Following the US invasion of Iraq and overthrow of Saddam Hussein’s regime, many things have taken place, among which are certain realities that should always be kept in mind:

1- Despite Saddam’s tragic mistake of invading Kuwait, most Arab states – including those friendly to Washington – were against the US ‘inept’ and geopolitically damaging invasion; given that Iraq is the Arabs ‘Eastern’ border gate, opening to two major non-Arab powers, i.e., Iran and Turkey.

2- Both Iran and Turkey have always had territorial ambitions and historical interests in Iraq. These only effectively ended with the defeat of the Ottoman Empire by the end of WW1. Furthermore, Iraq’s two largest religious sects are Shiite and Sunni Islam; thus, Iraq’s two great neighbors, Shiite Iran and Sunni Turkey, have always had enough excuses to interfere and meddle in the country’s internal affairs.
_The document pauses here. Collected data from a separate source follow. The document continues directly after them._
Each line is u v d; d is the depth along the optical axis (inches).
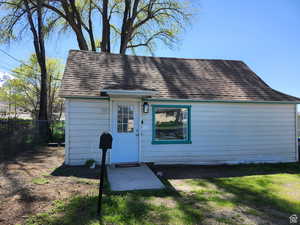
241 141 302.7
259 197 162.7
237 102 296.7
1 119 340.8
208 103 293.9
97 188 173.3
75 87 260.5
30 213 124.2
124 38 645.9
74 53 335.9
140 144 273.9
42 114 453.1
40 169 233.3
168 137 283.9
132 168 244.2
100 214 124.4
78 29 600.4
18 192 158.7
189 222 118.4
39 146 407.8
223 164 294.5
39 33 465.7
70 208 131.3
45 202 140.8
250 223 119.6
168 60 376.8
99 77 292.4
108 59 342.6
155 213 128.8
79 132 257.4
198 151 290.0
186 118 290.4
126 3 632.4
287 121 319.0
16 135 338.3
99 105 263.6
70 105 255.3
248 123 305.3
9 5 500.1
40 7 466.0
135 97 269.1
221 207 141.8
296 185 197.3
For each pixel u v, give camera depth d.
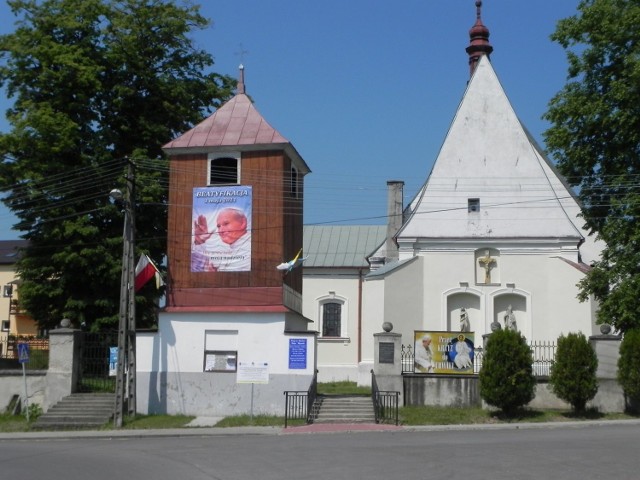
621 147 32.53
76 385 31.66
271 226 31.48
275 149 31.88
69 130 35.41
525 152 38.09
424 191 38.16
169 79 38.94
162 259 37.91
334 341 47.22
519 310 36.94
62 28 36.72
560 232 36.84
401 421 27.48
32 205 36.16
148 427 28.38
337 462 17.45
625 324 30.86
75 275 36.03
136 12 38.78
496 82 39.06
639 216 31.36
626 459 16.84
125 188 36.19
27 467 17.86
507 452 18.22
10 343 43.38
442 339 30.47
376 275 37.44
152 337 31.20
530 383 27.94
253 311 30.77
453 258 37.38
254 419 29.09
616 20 31.89
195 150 32.28
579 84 33.62
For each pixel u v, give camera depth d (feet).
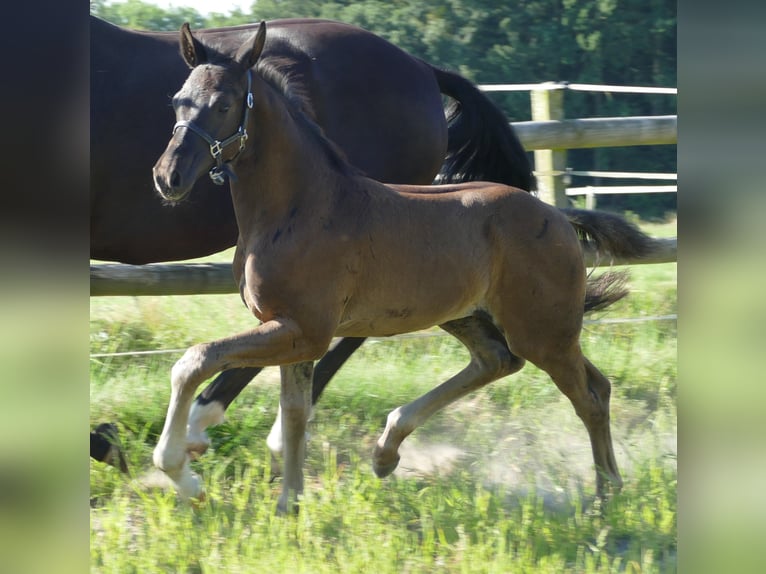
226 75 16.46
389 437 19.71
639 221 78.84
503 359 20.63
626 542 17.34
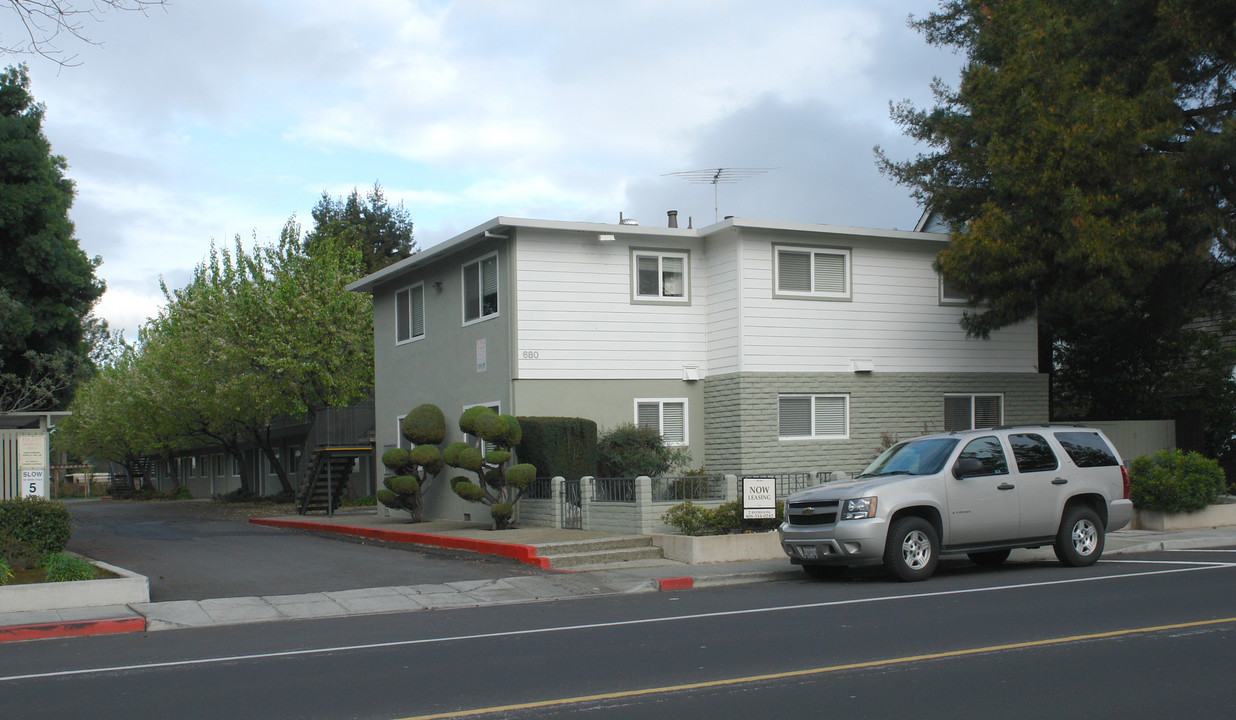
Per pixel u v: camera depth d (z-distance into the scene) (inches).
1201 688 288.8
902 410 924.6
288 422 1713.8
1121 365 1076.5
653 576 589.9
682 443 888.9
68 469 3304.6
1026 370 990.4
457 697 299.1
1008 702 277.4
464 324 922.1
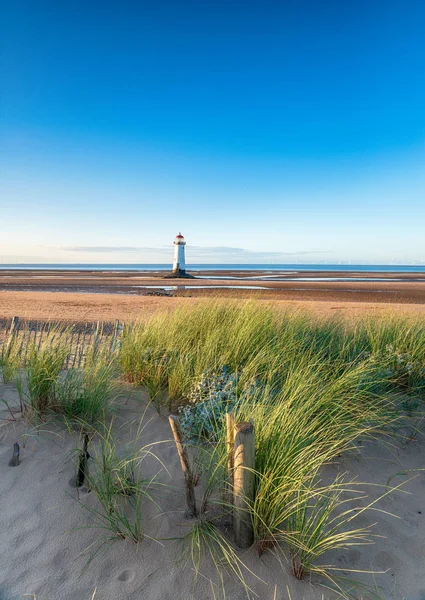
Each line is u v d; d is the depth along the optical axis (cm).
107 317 1227
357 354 499
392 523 257
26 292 2316
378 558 229
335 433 311
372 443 349
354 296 2458
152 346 463
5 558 217
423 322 599
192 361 429
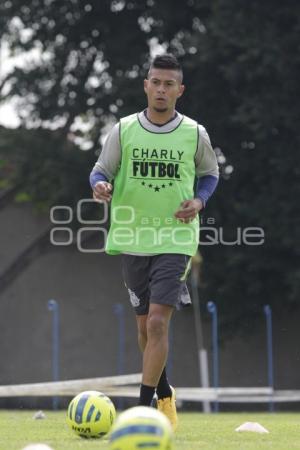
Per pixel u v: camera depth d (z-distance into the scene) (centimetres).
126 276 1852
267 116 5881
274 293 6344
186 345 6775
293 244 5869
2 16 7125
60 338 7081
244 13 6000
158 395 1872
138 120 1847
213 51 6006
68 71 7231
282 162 5956
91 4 7050
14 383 7094
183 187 1828
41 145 6906
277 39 5872
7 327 7156
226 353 6669
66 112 7081
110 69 7031
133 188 1825
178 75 1833
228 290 6284
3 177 7162
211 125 6381
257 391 5319
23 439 1730
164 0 6756
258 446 1605
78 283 7112
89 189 6744
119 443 1203
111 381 4091
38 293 7150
3- In Iraq exists an important constituent that dominated the country’s north and northeast; which is the Kurds. In fact, the Kurds have provided the Iranians and Turks and with a rare, if not the only, common goal; as it is in the strategic interest of Iran and Turkey to prevent the emergence of a single independent Kurdish state. Such a state would effectively threaten the national unity of both countries, as there are around 15 million Kurds in Turkey and around 8 million in Iran, in addition to about 6 million in Iraq. Actually, many analysts believe that the strongest reason for not partitioning Iraq, after the US-led ‘Coalition Provisional Authority’ had systematically destroyed the Iraqi state institution – including the army – , was Ankara’s strong opposition to Kurdish independence, which would also further marginalize the Turkmen minority.
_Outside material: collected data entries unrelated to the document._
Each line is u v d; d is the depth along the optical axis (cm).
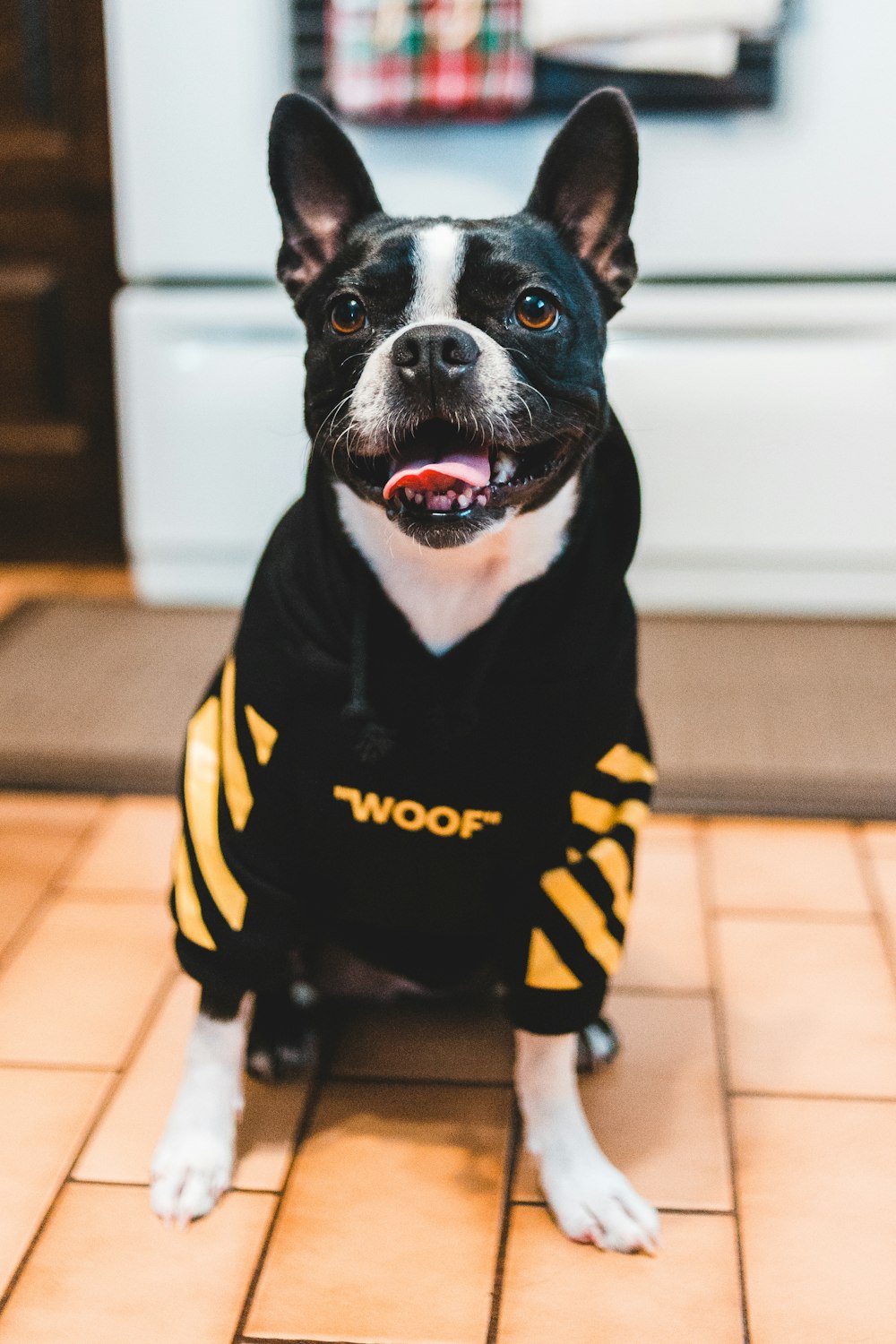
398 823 118
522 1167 130
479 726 116
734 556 262
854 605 267
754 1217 124
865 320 245
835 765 205
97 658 245
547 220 125
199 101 244
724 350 248
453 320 110
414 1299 114
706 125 238
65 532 293
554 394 113
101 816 196
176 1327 111
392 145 243
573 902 122
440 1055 147
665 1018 152
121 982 158
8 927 168
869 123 237
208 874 123
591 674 118
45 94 263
4- Despite the ‘Death To America’ and ‘Great Satan’ slogans, and as soon as Baghdad fell to the invading US troops, exiled pro-Tehran Iraqi leaderships flew from Iran back to Iraq, where they took over as ‘victors’. Moreover, within a very short time of Washington’s acceptance of the ‘victors and vanquished formula’, Iran’s followers and henchmen assumed power in Iraq. Later on, to make matters worse, former US President Barack Obama decided that handing over Iraq alone was not enough; so he allowed Iran’s ‘Mullahs’ to take over Syria, Lebanon, and Yemen, through a nuclear deal that focused only on technicalities, while leaving Tehran free to expand and invade at will.

Given the above, Iraq’s recent uprising is entirely ‘Iraqi’, as it really should be. It is necessary to stop the major regional collapse throughout the area extending from Iraq to the Mediterranean and Red Sea, whether the major world powers are still unaware, or are in full collusion!